>> begin Text segment
Phoenix is the seventh studio album released by American punk rock band Zebrahead. Shawn Harris of The Matches created the artwork for the album, as he did with the band's previous album Broadcast to the World. Phoenix  was made available for streaming via Fuse's website on July 31, 2008, before being released on August 5, 2008 through Icon Mes. The band was due to embark on a US tour in August and September 2008,  but had to cancel it when frontman Matty Lewis started suffering from vocal issues. They ended up going on a tour of mainland Europe in October 2008.

Singles
"Mental Health" - released as the lead single from the album in June 2008. It peaked at number 16 on the Japanese charts, a music video accompanied its release.
"Hell Yeah!" - released as the second single in the fall of 2008; a music video accompanied its release.
"The Juggernauts" - released as the third and final single in winter–spring 2009; a music video accompanied its release.

The video was filmed in the summer of 2008. The video shows the band members playing at the swimming pool with a large number of visitors on holiday. At the end of the video all participants start to play a song under the water.
>> end Text segment
>> begin Entries provided
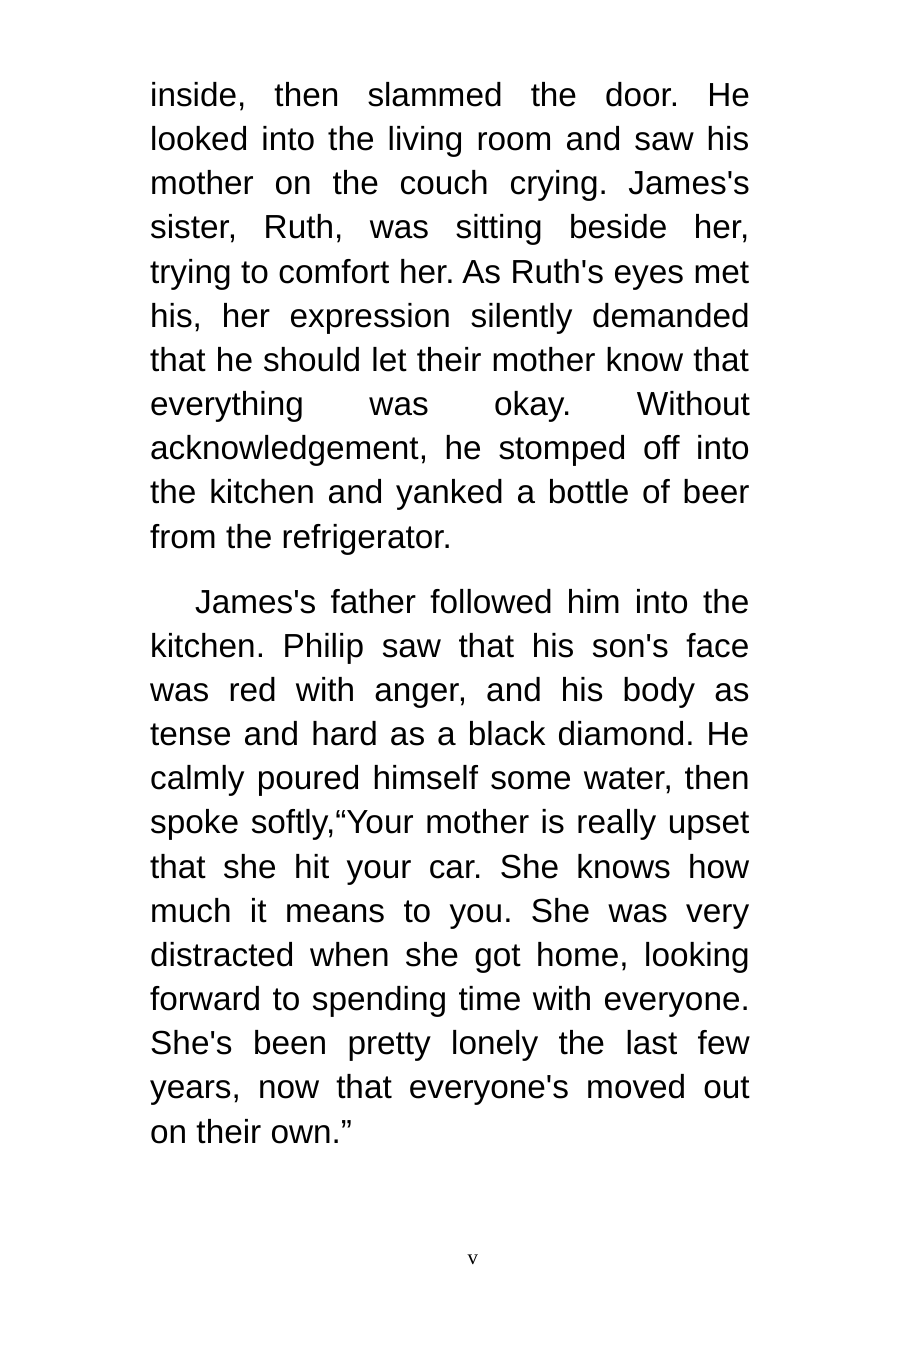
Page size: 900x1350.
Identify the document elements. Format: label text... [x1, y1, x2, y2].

text James's father followed him into the kitchen. Philip saw that his son's face was red with anger, and his body as tense and hard as a black diamond. He calmly poured himself some water, then spoke softly,“Your mother is really upset that she hit your car. She knows how much it means to you. She was very distracted when she got home, looking forward to spending time with everyone. She's been pretty lonely the last few years, now that everyone's moved out on their own.” [150, 582, 750, 1150]
text inside, then slammed the door. He looked into the living room and saw his mother on the couch crying. James's sister, Ruth, was sitting beside her, trying to comfort her. As Ruth's eyes met his, her expression silently demanded that he should let their mother know that everything was okay. Without acknowledgement, he stomped off into the kitchen and yanked a bottle of beer from the refrigerator. [150, 75, 750, 555]
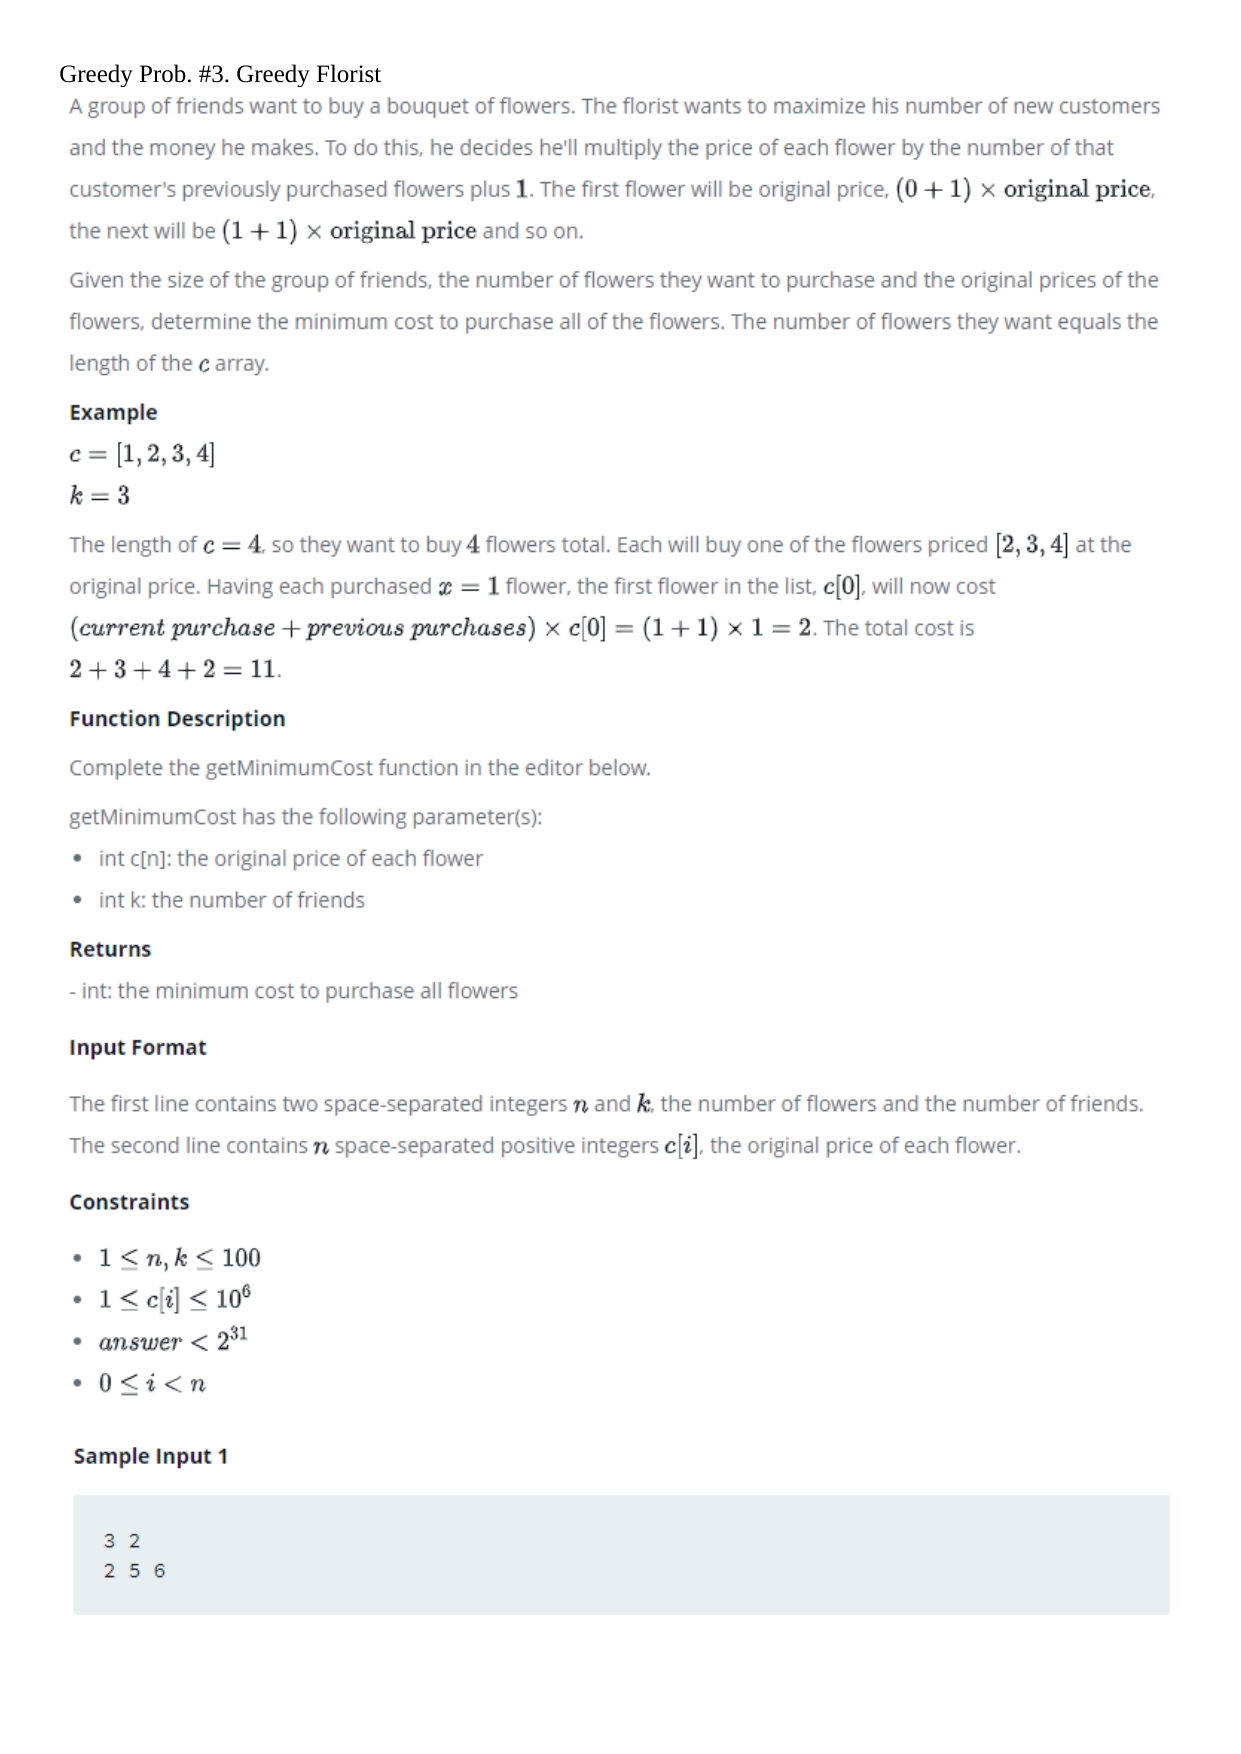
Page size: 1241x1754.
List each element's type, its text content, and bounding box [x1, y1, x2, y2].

text Greedy Prob. #3. Greedy Florist [59, 59, 1181, 87]
picture [59, 1440, 1182, 1627]
picture [59, 87, 1182, 1412]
>> end Entries provided
Pick up the Phoenix album text where it stops and keep it going. The lines above come from a different source than the Phoenix album text.

Task answer:
Track listing

Personnel
Band
Ali Tabatabaee - lead vocals
Matty Lewis - lead vocals, rhythm guitar
Greg Bergdorf - lead guitar
Ben Osmundson - bass guitar
Ed Udhus - drums

Backing staff
 Jason Freese - keyboards
 Howard Benson - keyboards on "Hell Yeah!"
 Cameron Webb - mixing, engineer
 Mike Plotnikoff - engineer
 Brian Gardner - mastering

Trivia
 "HMP" stands for Heavy Metal Push-Ups and according to the band the name came about because playing the song gave their fingers a workout.
 "Mike Dexter is a God, Mike Dexter is a Role Model, Mike Dexter is an Asshole" is a reference to the character Mike Dexter from the movie Can't Hardly Wait.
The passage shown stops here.